**ÉNONCÉ DU PROBLÈME A:**
Pouvez-vous recopier, dans le passage sur Clemenceau, le texte compris entre "Néanmoins cela suffit" et "cet étonnant bonhomme.", bornes incluses ?

**PASSAGE FOURNI:**
Clemenceau, jeune, peint par Manet.
De "La pluie de sang", débuts du chapitre IX, pages 233 à 243 (première partie, pages 233/234/236) :
"L'arrivée au pouvoir de Clemenceau, le 17 novembre 1917, devait faire la preuve éclatante de ce que l'Action française répétait depuis deux ans et demi : les armées françaises (bien que commandées par des chefs infiniment supérieurs aux chefs allemands) ne pouvaient vaincre définitivement l'ennemi et libérer le territoire tant que la trahison demeurait maîtresse du pouvoir politique à Paris.
Le jour où cette trahison serait réprimée et refoulée, la victoire était certaine.
En d'autres termes, la démocratie (qui facilite les prises politiques de l'étranger pendant la paix et de l'ennemi pendant la guerre) devait céder à la dictature, si l'on voulait que la France fût sauvée.
Si mitigée qu'elle fût d'un absurde et funeste parlementarisme, la demi-dictature de Clemenceau empêcha notre écrasement, rendit possible notre relèvement militaire, et, grâce à l'appoint américain, amena, en un an moins six jours, l'armistice.
Sylla nous eût donné la victoire complète en trois mois, par l'exécution de Caillaux, de Malvy, d'une douzaine de leurs complices et la fermeture du Parlement.
Le vieux Marius (Clemenceau était malgré tout de formation républicaine) n'osa pas aller si loin.
Néanmoins cela suffit pour battre les Teutons et les Cimbres.
Le passé de Clemenceau nous causait, on peut le dire aujourd'hui, quelque appréhension.
Clemenceau avait sans doute prononcé le discours du 22 juillet 1917 au Sénat.
Mais nous connaissions son impulsivité, ses coups de tête et la variabilité de ses humeurs.
Il aurait fallu toute l'éloquence naturelle, et naturellement persuasive, de Jules Delahaye pour surmonter la moue que le nom de Clemenceau amenait sur les lèvres de Maurras et de Bainville, quant à cet étonnant bonhomme.

**DONNÉES FOURNIES:**
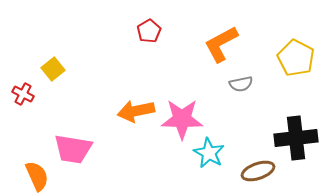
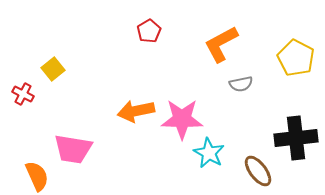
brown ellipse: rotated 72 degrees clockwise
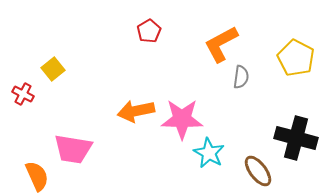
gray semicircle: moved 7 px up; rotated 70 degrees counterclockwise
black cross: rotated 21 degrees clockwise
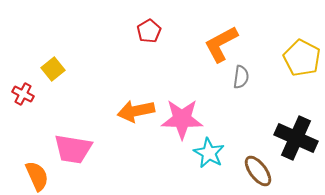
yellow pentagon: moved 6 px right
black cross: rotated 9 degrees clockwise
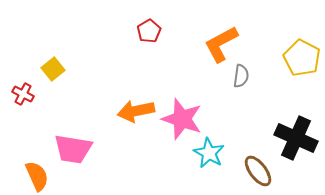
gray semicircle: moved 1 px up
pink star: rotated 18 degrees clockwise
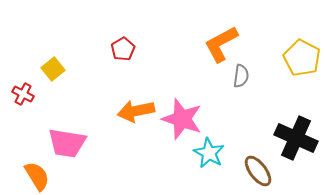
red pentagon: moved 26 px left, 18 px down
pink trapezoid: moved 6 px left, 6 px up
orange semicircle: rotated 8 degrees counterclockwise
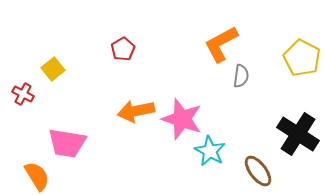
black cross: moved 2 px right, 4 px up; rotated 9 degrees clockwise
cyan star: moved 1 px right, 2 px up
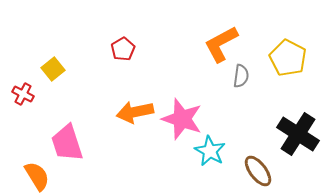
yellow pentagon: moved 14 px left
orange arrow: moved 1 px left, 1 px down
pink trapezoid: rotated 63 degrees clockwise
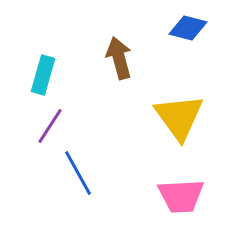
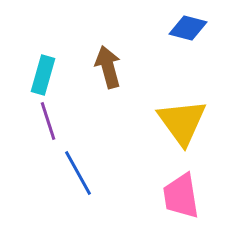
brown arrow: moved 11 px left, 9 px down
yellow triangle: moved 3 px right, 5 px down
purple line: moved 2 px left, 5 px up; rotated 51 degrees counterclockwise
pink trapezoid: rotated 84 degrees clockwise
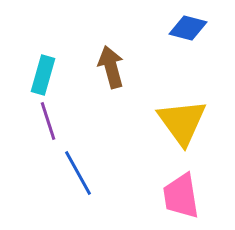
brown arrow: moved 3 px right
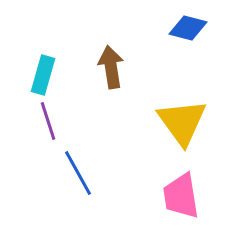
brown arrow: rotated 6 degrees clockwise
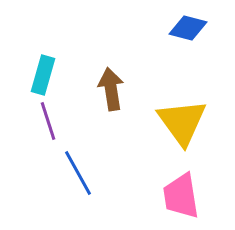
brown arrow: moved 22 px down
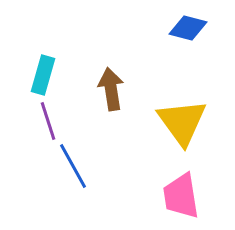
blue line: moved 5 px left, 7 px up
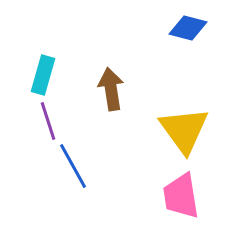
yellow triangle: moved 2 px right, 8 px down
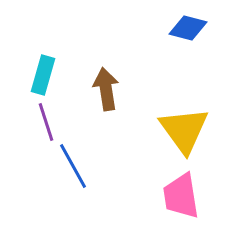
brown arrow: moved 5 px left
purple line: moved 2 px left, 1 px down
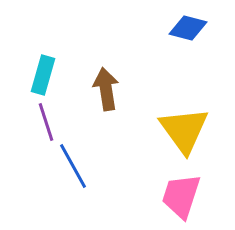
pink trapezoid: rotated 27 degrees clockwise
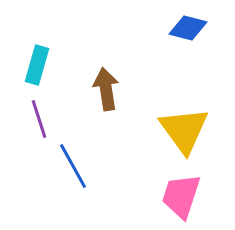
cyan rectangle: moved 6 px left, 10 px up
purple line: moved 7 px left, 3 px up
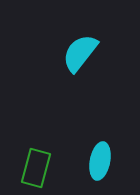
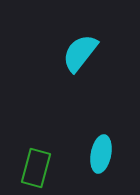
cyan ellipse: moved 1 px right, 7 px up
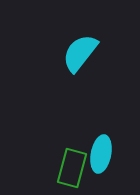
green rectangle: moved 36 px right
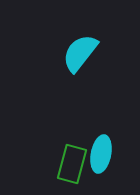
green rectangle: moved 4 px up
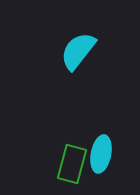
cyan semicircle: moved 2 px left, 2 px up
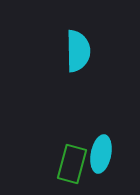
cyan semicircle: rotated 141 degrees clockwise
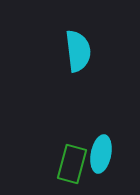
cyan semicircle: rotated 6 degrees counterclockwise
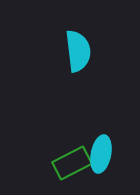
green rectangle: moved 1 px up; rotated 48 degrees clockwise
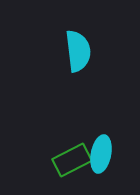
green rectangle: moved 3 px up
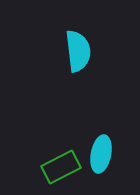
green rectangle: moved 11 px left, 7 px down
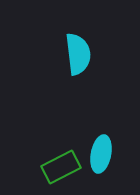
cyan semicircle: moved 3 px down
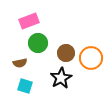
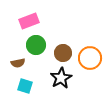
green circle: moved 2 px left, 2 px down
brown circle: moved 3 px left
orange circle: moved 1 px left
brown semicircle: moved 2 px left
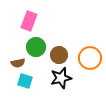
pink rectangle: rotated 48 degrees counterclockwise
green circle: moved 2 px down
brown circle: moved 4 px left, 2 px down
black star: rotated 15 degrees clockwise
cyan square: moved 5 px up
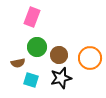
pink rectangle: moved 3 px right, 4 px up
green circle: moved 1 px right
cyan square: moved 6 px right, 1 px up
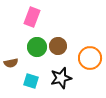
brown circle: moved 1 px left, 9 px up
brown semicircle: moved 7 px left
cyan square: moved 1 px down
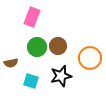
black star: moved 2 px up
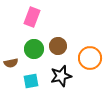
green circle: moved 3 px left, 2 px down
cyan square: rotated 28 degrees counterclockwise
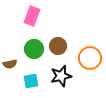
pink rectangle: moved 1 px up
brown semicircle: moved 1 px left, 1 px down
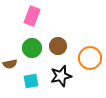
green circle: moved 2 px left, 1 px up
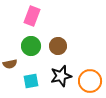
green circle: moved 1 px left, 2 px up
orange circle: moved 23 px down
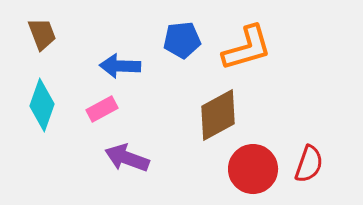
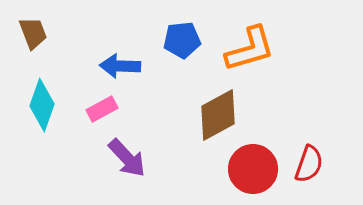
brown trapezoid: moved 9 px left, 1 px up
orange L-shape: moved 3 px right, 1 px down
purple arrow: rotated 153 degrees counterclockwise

**ÉNONCÉ DU PROBLÈME B:**
Pouvez-vous réécrire les lignes des données allant de celle qui contient "pink rectangle: moved 1 px up" jusqu'à la fin des données, ces deux extrémités comprises, en remplaçant "green circle" par "blue circle" sans rien modifier d'autre ? N'incluez pas les images dans la réponse.

**RÉPONSE COMPLÈTE A:**
Néanmoins cela suffit pour battre les Teutons et les Cimbres.
Le passé de Clemenceau nous causait, on peut le dire aujourd'hui, quelque appréhension.
Clemenceau avait sans doute prononcé le discours du 22 juillet 1917 au Sénat.
Mais nous connaissions son impulsivité, ses coups de tête et la variabilité de ses humeurs.
Il aurait fallu toute l'éloquence naturelle, et naturellement persuasive, de Jules Delahaye pour surmonter la moue que le nom de Clemenceau amenait sur les lèvres de Maurras et de Bainville, quant à cet étonnant bonhomme.

**RÉPONSE COMPLÈTE B:**
pink rectangle: moved 1 px up
brown semicircle: moved 1 px left, 1 px down
blue circle: moved 2 px left, 1 px up
blue circle: moved 1 px left, 2 px up
orange circle: moved 23 px down
brown trapezoid: moved 9 px left, 1 px up
orange L-shape: moved 3 px right, 1 px down
purple arrow: rotated 153 degrees counterclockwise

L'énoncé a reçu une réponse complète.